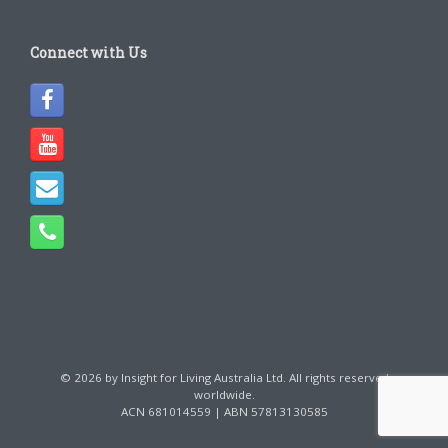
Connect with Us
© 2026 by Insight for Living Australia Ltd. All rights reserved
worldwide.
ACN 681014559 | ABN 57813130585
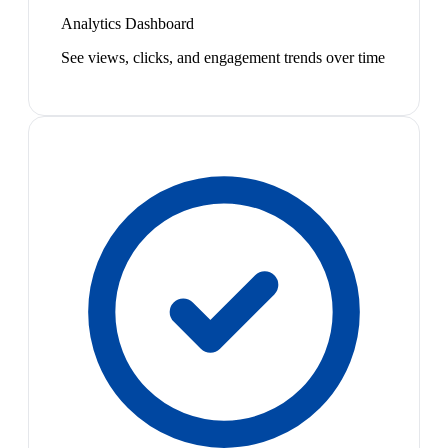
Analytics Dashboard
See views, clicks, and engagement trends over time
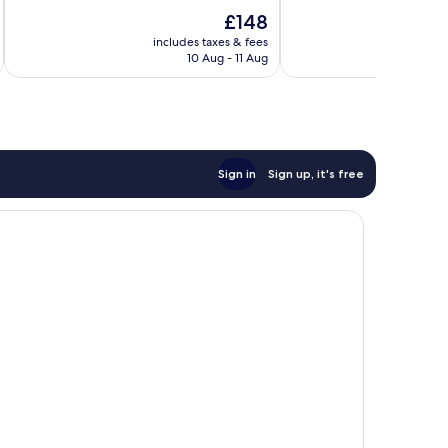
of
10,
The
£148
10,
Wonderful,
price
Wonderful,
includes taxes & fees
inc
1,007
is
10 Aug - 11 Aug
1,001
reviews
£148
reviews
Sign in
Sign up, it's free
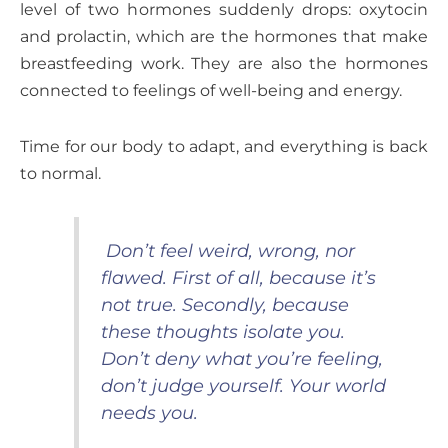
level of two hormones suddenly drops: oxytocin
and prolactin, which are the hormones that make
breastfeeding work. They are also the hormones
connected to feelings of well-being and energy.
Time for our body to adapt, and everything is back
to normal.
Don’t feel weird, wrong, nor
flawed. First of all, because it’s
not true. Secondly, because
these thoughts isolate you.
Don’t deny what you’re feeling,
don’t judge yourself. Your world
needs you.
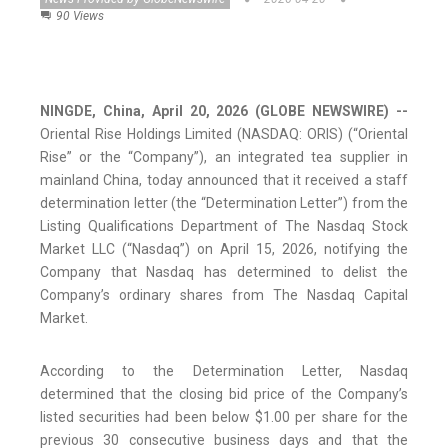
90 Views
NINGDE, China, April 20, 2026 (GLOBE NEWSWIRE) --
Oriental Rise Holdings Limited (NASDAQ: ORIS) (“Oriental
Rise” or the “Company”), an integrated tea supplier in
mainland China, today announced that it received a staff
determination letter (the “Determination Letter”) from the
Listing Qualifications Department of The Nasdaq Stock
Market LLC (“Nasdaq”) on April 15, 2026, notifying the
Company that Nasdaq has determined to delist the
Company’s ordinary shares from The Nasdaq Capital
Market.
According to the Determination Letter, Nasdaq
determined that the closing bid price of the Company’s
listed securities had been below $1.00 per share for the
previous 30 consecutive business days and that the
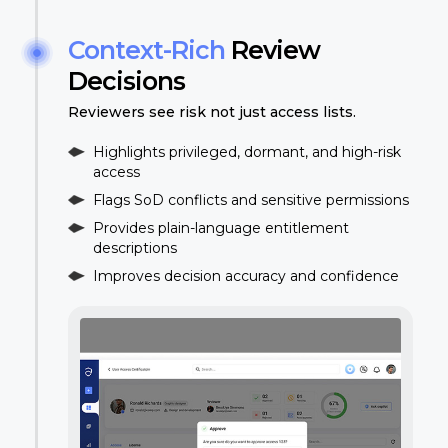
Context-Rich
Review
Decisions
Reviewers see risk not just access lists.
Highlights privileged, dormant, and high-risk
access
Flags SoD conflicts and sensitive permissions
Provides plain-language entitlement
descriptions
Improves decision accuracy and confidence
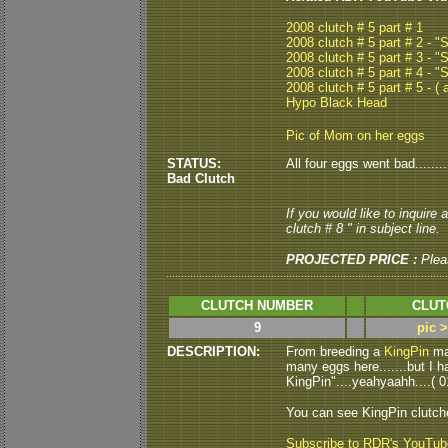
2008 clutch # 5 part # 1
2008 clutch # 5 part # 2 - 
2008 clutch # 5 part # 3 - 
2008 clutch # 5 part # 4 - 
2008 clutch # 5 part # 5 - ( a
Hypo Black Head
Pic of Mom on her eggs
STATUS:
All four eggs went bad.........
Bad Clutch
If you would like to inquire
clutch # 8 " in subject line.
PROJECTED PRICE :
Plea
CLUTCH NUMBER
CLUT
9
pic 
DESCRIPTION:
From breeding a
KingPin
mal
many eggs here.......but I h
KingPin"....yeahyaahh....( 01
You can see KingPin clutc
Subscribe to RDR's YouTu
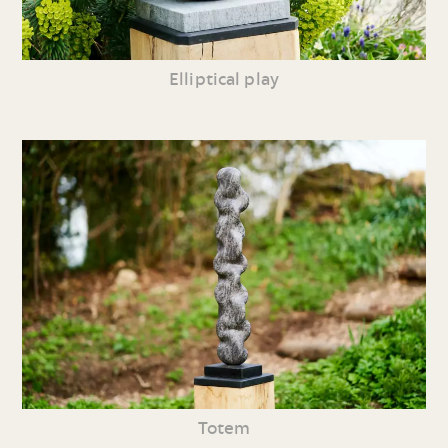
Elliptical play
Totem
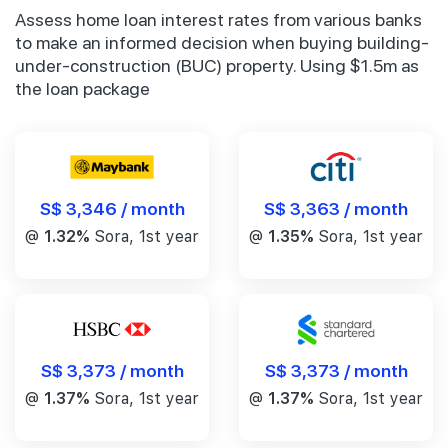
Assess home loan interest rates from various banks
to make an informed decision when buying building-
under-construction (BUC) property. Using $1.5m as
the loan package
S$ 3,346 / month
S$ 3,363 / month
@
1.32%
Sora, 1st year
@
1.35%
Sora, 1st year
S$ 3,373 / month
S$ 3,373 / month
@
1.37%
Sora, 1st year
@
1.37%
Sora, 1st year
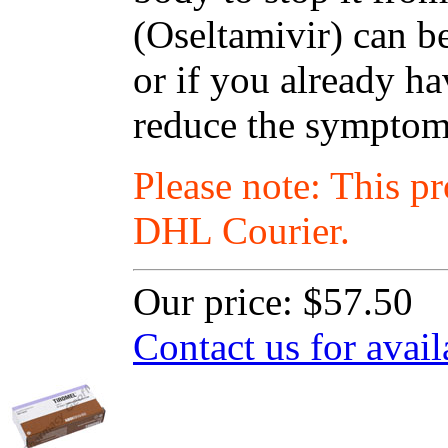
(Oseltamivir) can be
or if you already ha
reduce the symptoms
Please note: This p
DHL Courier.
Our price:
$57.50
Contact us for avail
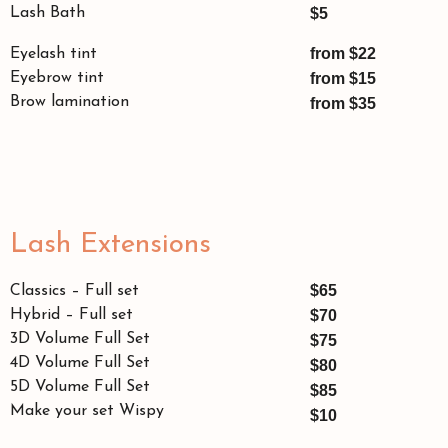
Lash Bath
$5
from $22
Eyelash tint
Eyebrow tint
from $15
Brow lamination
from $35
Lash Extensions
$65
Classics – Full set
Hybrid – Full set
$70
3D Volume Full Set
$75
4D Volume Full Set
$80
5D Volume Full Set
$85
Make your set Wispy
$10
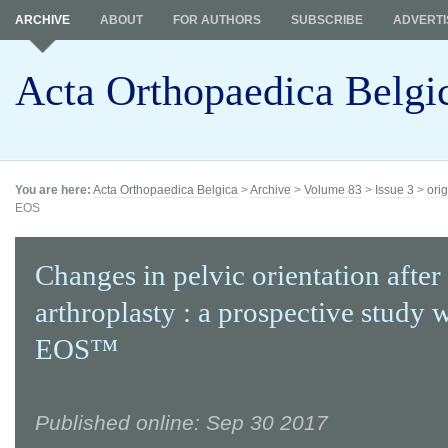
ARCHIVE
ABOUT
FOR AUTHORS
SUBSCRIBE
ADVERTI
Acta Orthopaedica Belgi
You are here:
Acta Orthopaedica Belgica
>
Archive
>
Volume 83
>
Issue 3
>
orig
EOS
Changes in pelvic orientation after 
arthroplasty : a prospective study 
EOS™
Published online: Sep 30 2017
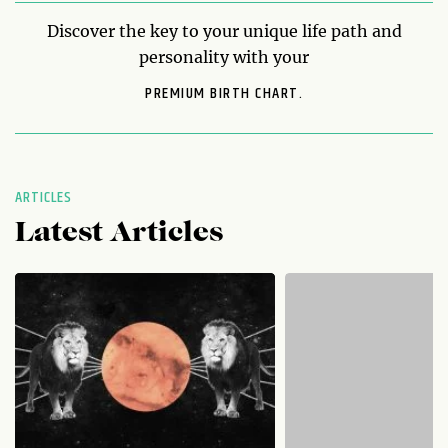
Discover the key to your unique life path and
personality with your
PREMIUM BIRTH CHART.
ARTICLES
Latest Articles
+ + + + + + +
For an answer, give a copy of every line in the listing that holds the word "April".

_SOLVED PROBLEM_
NINGDE, China, April 20, 2026 (GLOBE NEWSWIRE) --
Market LLC (“Nasdaq”) on April 15, 2026, notifying the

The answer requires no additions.